Abstract

Grenville-age granulite facies rocks in southern, central, and northeastern Mexico have distinctive geologic features that suggest a common tectonic evolution. The similarities include northwest-trending structural grain from Oaxaca to Tamaulipas, massif-type anorthosite-charnockite complexes, protoliths rich in sedimentary rocks of shallow-marine platform or continental rift-related facies devoid of calc-alkaline volcanic rocks, common metamorphism under granulite facies conditions, U-Pb zircon ages of about 1.0 Ga., and an apparently common history of uplift and cooling. Altogether, this evidence strongly suggests a coherent geologic history for this block. Paleontologic data from the overlying sedimentary sequences indicate that Oaxaquia was not part of Laurentia during most of the Paleozoic.
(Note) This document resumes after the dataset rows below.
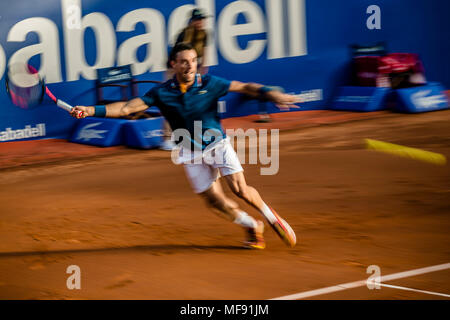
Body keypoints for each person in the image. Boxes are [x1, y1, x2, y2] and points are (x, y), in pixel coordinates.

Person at [71, 43, 299, 249]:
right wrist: (91, 110)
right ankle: (252, 225)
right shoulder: (162, 92)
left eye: (193, 61)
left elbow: (244, 87)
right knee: (214, 201)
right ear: (174, 64)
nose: (189, 66)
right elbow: (126, 108)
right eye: (183, 61)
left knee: (240, 190)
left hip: (217, 144)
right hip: (189, 151)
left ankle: (272, 217)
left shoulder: (210, 83)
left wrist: (271, 94)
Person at [174, 8, 210, 74]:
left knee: (199, 82)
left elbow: (204, 52)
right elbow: (176, 54)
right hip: (184, 65)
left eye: (201, 19)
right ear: (192, 21)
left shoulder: (204, 34)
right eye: (197, 20)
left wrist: (203, 67)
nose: (199, 22)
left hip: (197, 64)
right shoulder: (184, 35)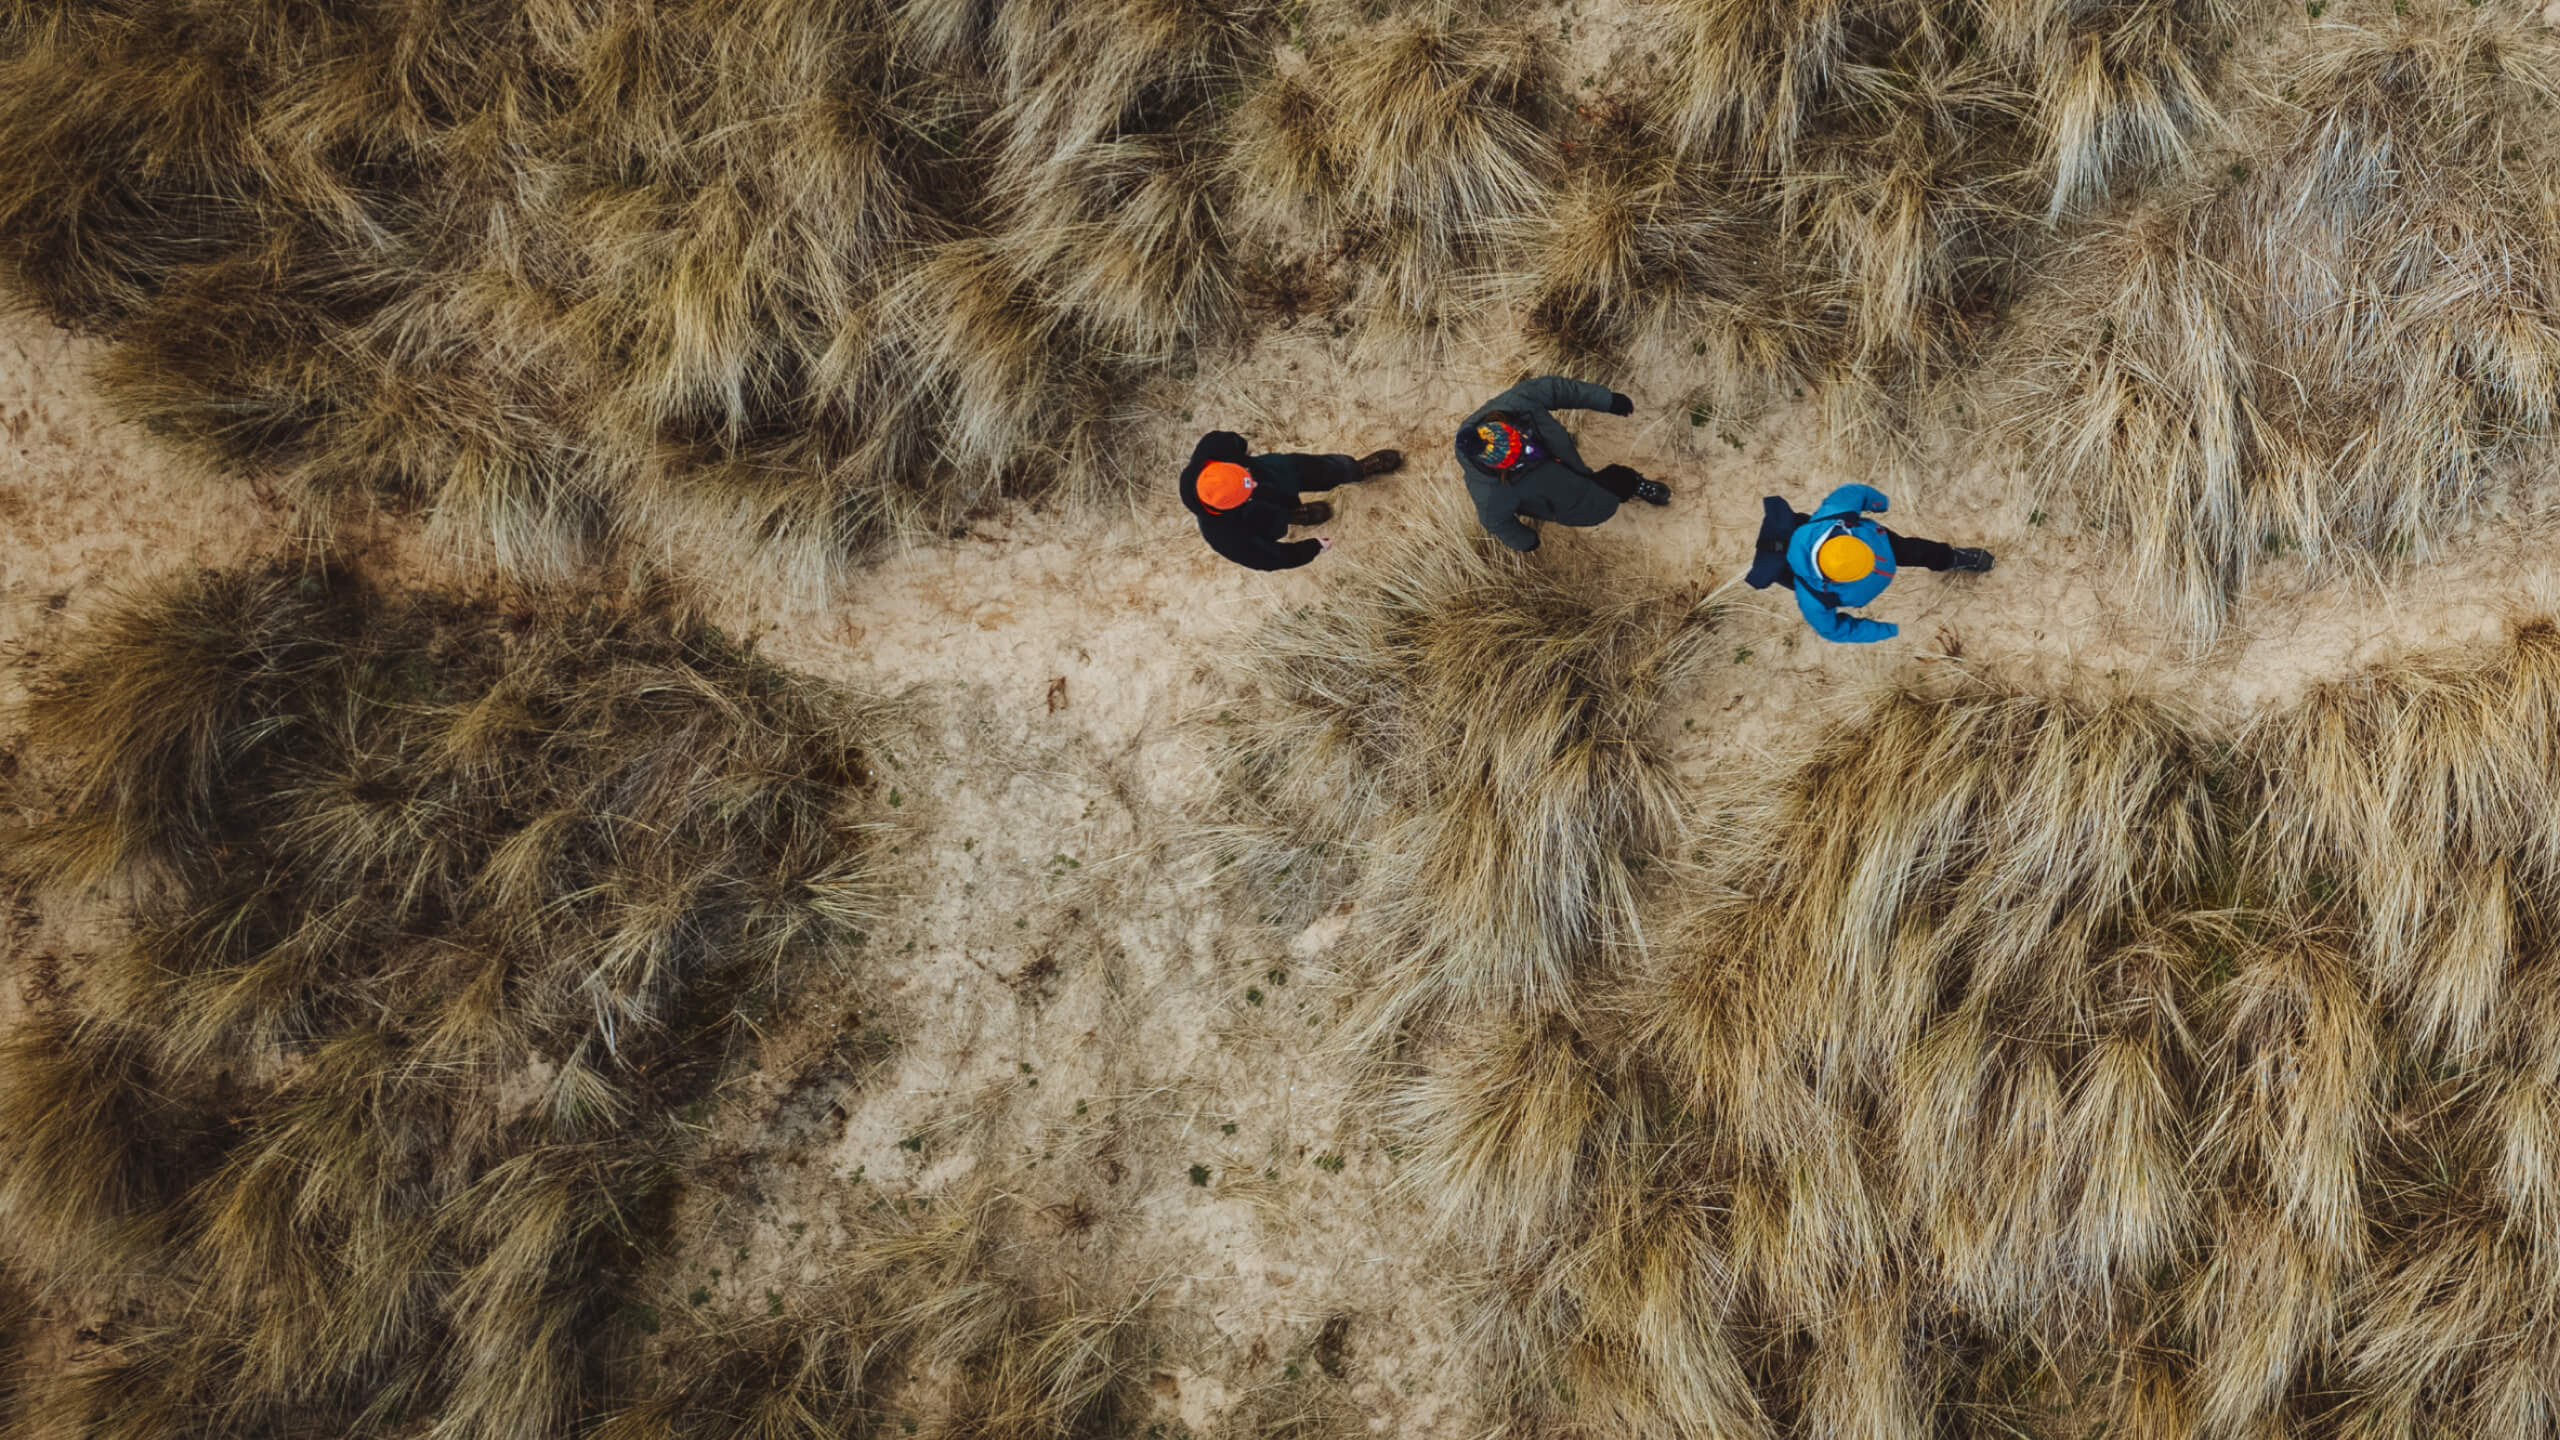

This precludes emplacement of Oaxaquia in its present position by simple lateral displacement from the southern United States as well as a Taconic time of emplacement. Oaxaquia was probably emplaced to its present position during late Paleozoic time. The concept of a Mesoproterozoic “Oaxaquia” microcontinent extending for about 1000 km in Mexico needs to be considered in the reconstruction of the Grenville orogen as a whole and for the Paleozoic tectonic interactions between eastern Laurentia and western Gondwana.